As early as 1935, scientists found odd constellations of illness among workers in fluoride-intensive industries, like aluminum smelting. Fluoride-exposed workers suffered from nervous tics, gastric pains, vomiting, bone spurs and asthma, according to Bryson. People and animals living downwind from the smelters were also falling ill. Some scientists blamed fluoride.
Industry had a big stake in proving those scientists wrong. It faced lawsuits from crippled workers and factory neighbors, and feared potential regulation, according to Bryson. Perhaps not coincidentally, in 1935 a Pittsburgh-based research organization called the Mellon Institute launched a study on reducing tooth decay. Two years later its scientists would announce that the magic bullet was fluoride. Among the Mellon Institute's member organizations were Pittsburgh-based Alcoa, U.S. Steel and Westinghouse Electric.
Then, during World War II, Manhattan Project scientists found that to make atomic bombs they needed to use -- and then dispose of -- massive quantities of fluoride. Suddenly both industry and government had fluoride problems, and they wouldn't get any easier during the postwar boom and the nuclear arms race. Fortunately, a handful of scientists were beginning to argue that fluoride in toothpaste and water would help strengthen children's teeth. Chief among them was Harold Hodge, a top government scientist perhaps best known for injecting uranium and plutonium into unsuspecting hospital patients. In 1944, the upstate New York town of Newburgh agreed to be the test case for the fluoridation of public water. Hodge led the experiment.

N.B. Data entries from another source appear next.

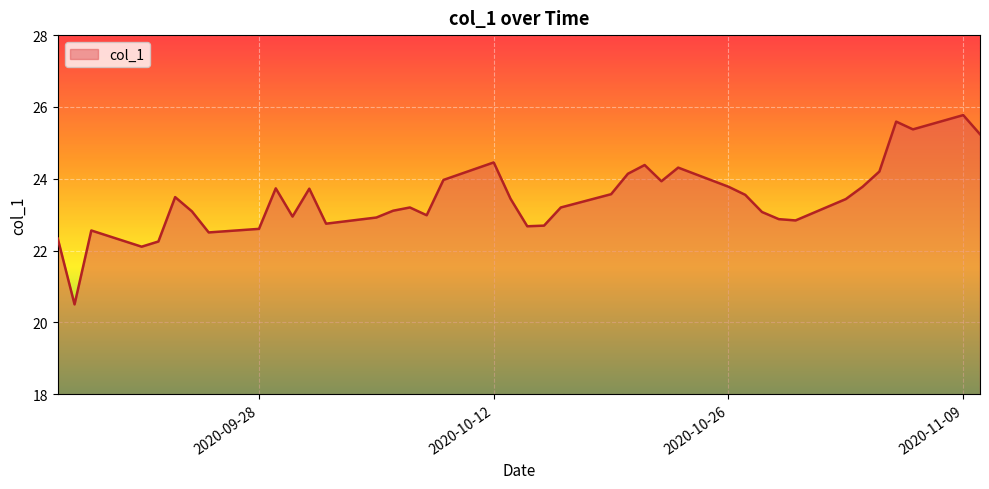

What is the greatest value displayed?

25.8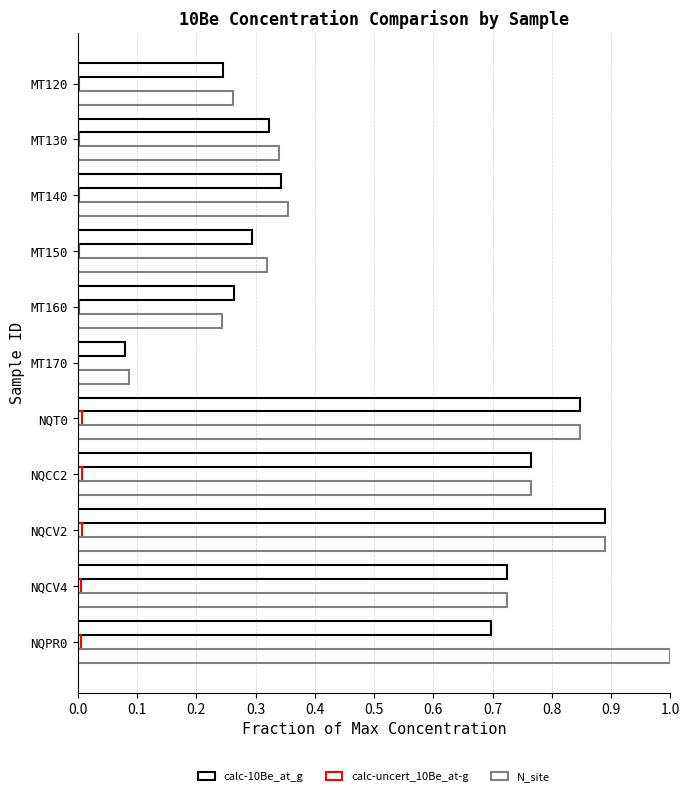

What is the difference between the second highest and second lowest values in the N_site series?

0.6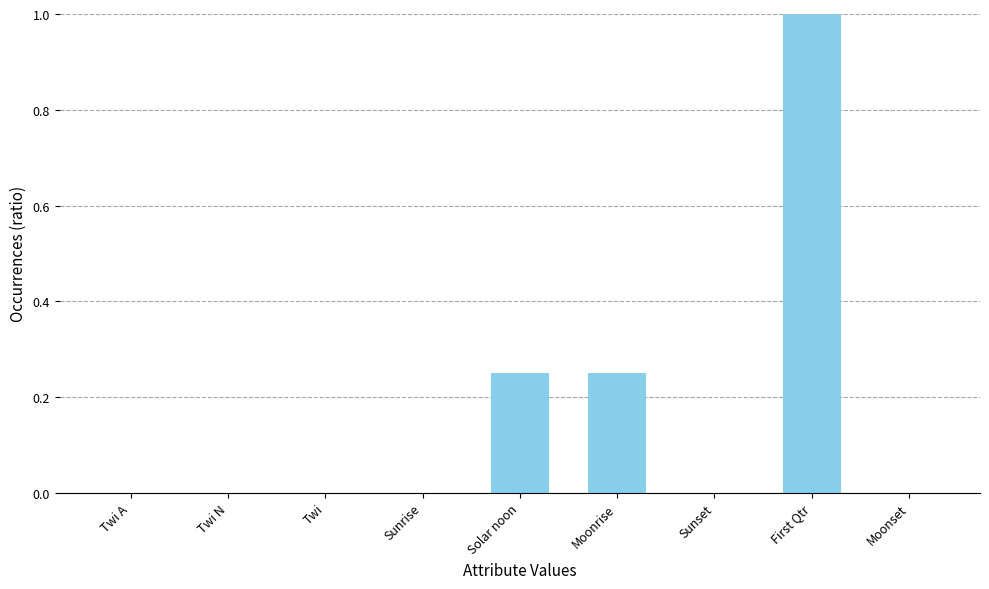

The value at First Qtr is 1.5. True or false?

False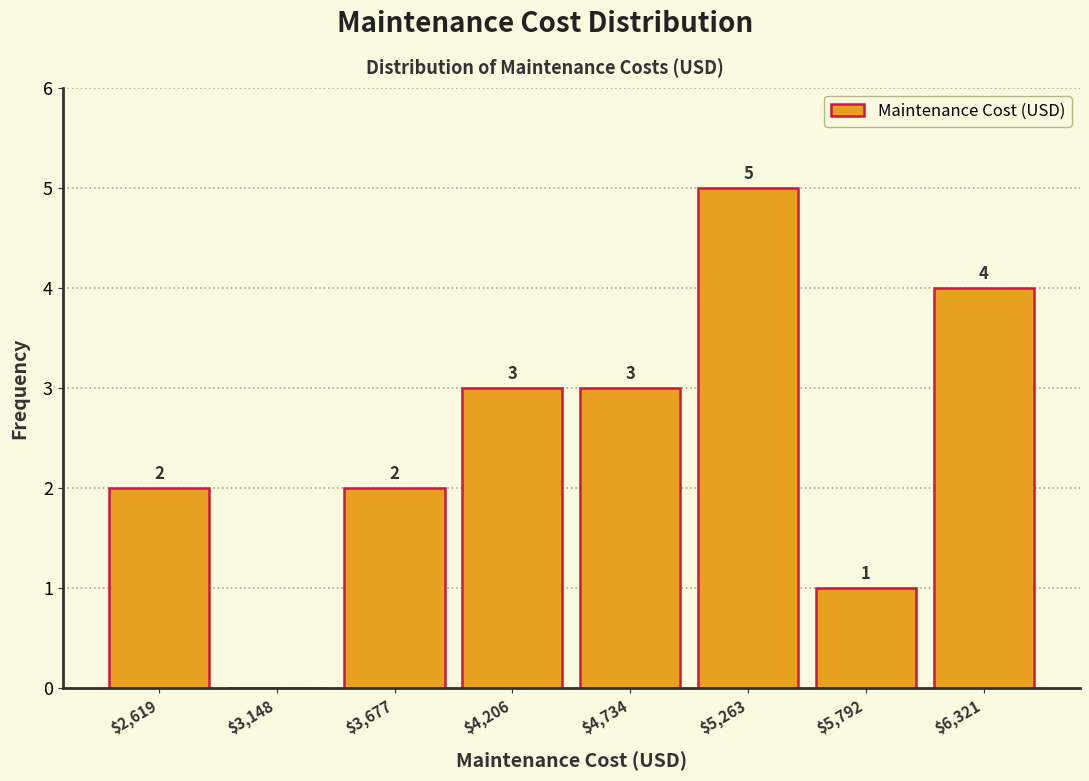

Over which range of the x-axis is the bar tallest?

5000 to 5500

There are too many damning memos, secret experiments, ostracized whistleblowers and, yes, dead bodies to list here. Suffice it to say that Bryson makes a compelling case that water fluoridation is a scam foisted on us by government and business, aimed at making us smile at the name of what is really a serious pollutant. By the time the book is over, it's hard not to look upon your government, and your tap, with deep suspicion. (The Pittsburgh Water and Sewer Authority fluoridates its water, as do many -- but not all -- municipal water suppliers.)

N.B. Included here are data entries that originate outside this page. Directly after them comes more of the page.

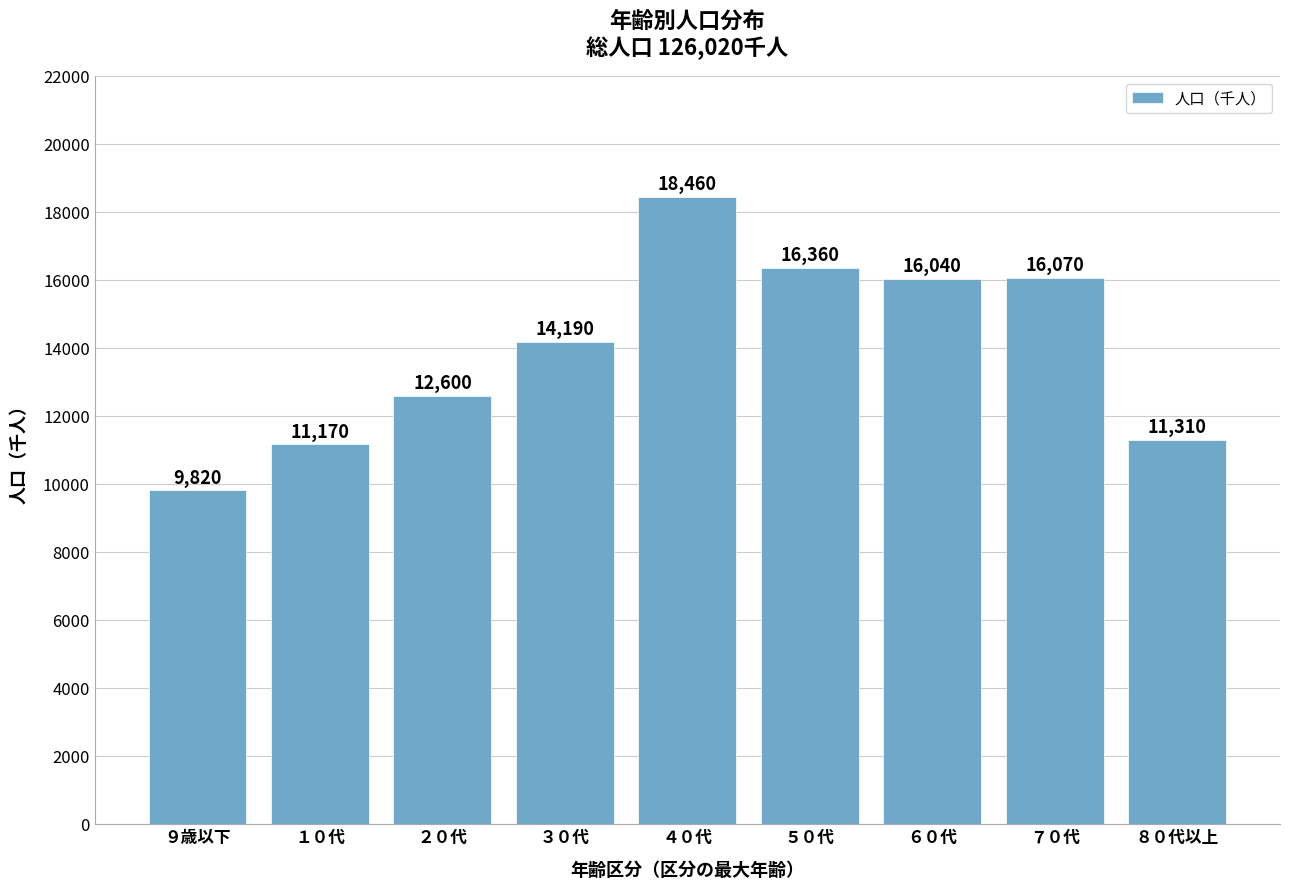

Reading left to right, extract all data points from this chart.

9820	11170	12600	14190	18460	16360	16040	16070	11310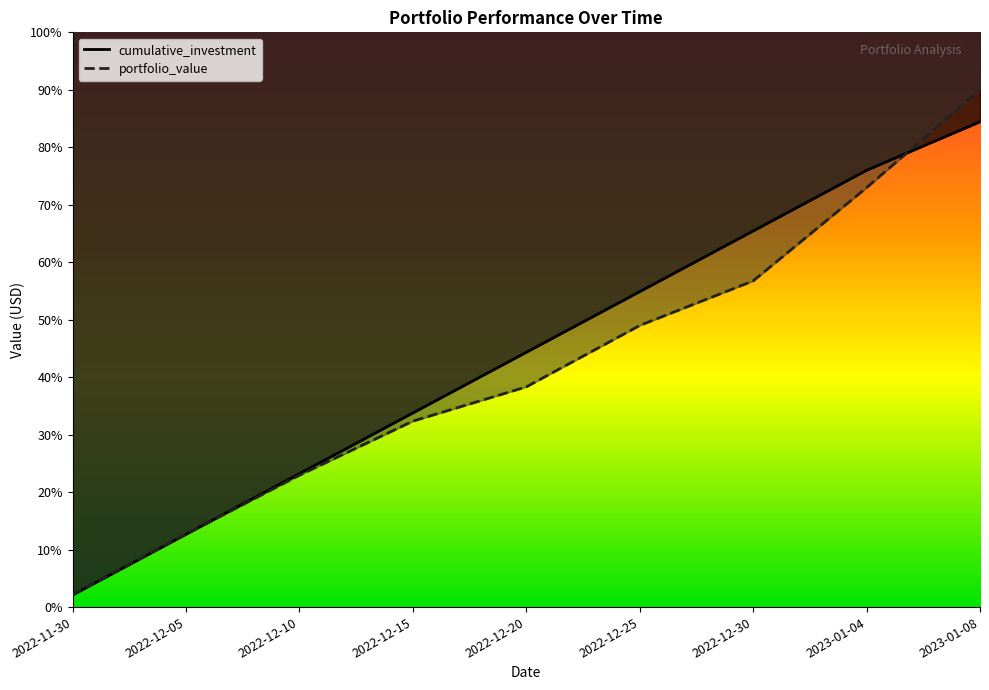

Which series changed the most between 2022-12-30 and 2023-01-04?

portfolio_value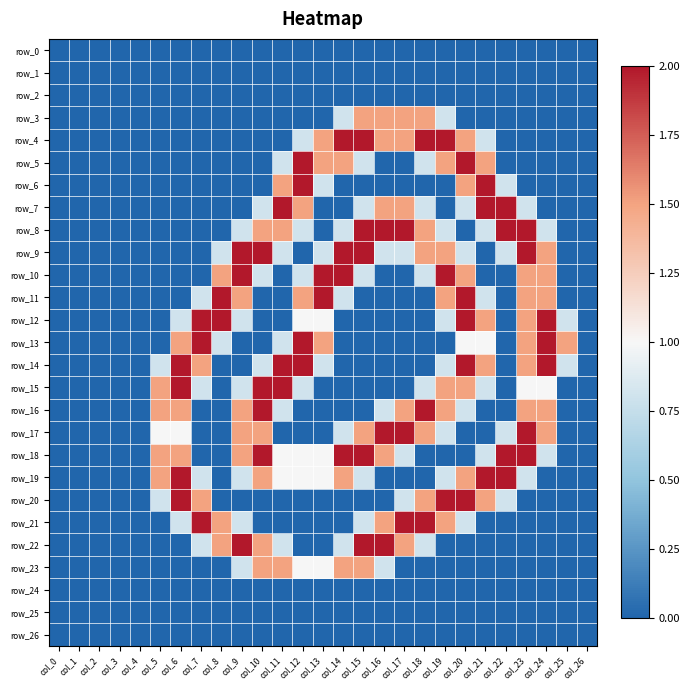

Which series has the largest total across all categories?

row_18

What Bryson doesn't do is show us conclusively that the amount of fluoride ingested by the average tap-water drinker is harmful. In experiments, beagles that breathed fluoride developed emphysema. Young rats that drank heavily fluoridated water became hyperactive or retarded. As for humans, there's no conclusive data -- a fact that seems scandalous in its own right.
If Bryson doesn't quite prove that fluoride is harming us, he makes a very compelling case that our government and big business couldn't care less. That's probably no surprise to many readers, but the boxes of documents unearthed by the award-winning TV, radio and print reporter paint a harrowing picture of utter scorn for the public's well-being. They also show how the nation's research institutions have become puppets of big business and its protectors in government, making it nearly impossible for even well-meaning scientists to speak the truth and be heard.

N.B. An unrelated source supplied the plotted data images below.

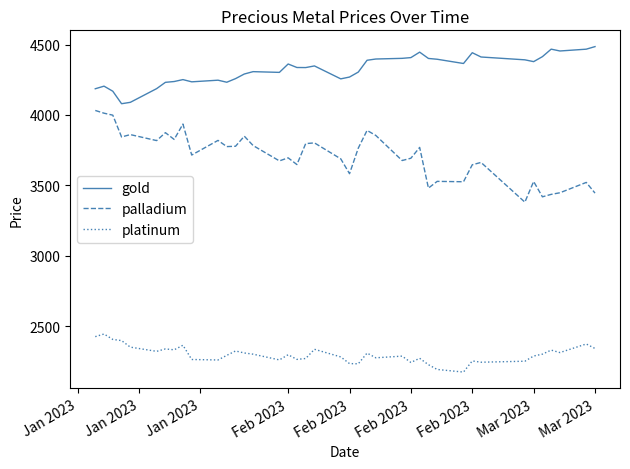

What are all the series names shown in the legend?

gold, palladium, platinum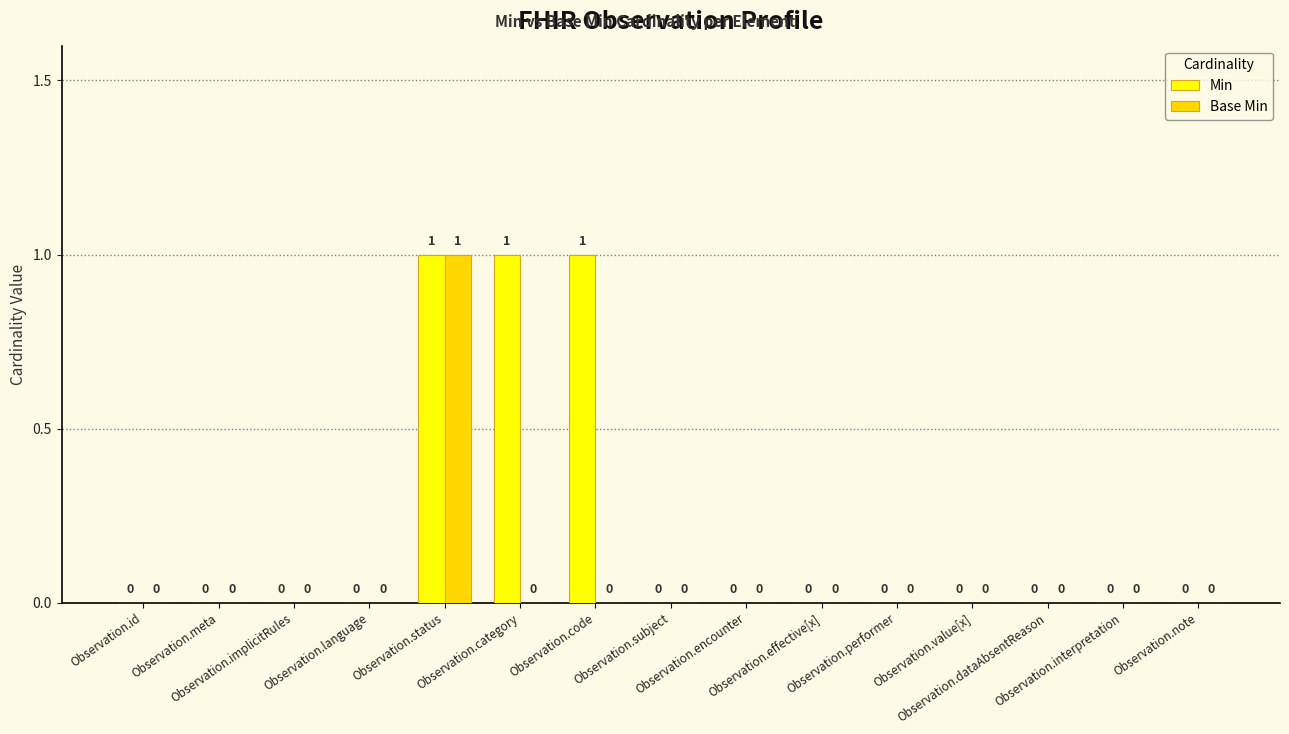

Is the value of Min at Observation.category greater than the value of Base Min at Observation.code?

Yes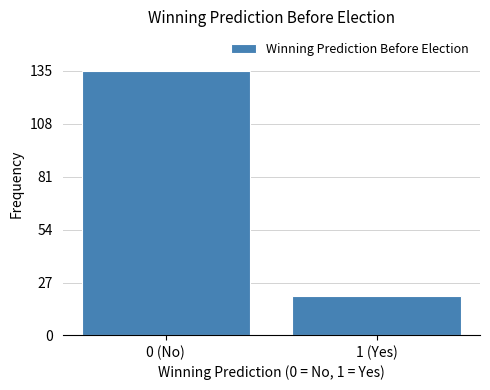

Reading right to left, list all the values displayed in this chart.

1 (Yes)=20	0 (No)=135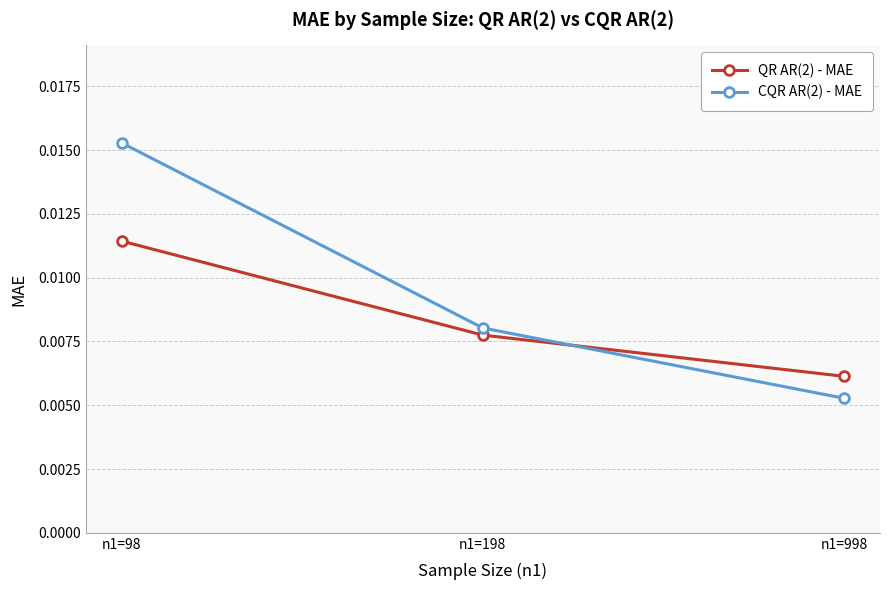

Which series has the largest range (max minus min)?

CQR AR(2) - MAE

Bryson argues that it's not even clear that fluoridated water prevents cavities. It does, apparently, fight lawsuits. When Bryson tells the stories of fluoride-pollution victims who've gone to court, only to be defeated by high-powered corporate attorneys who've swayed juries by swilling tap water and waving around toothpaste tubes, our rage is compounded by a sense of helplessness.
Bryson doesn't do much to alleviate that feeling of hopelessness. Though his book is obviously anti-fluoride, he doesn't give the anti-fluoridation movement much ink, suggest that people lobby their water supplier, or even indicate whether screw-on faucet filters take the fluoride out. Maybe that's not the journalist's role, but it leaves the reader feeling thirsty for answers -- and for spring water.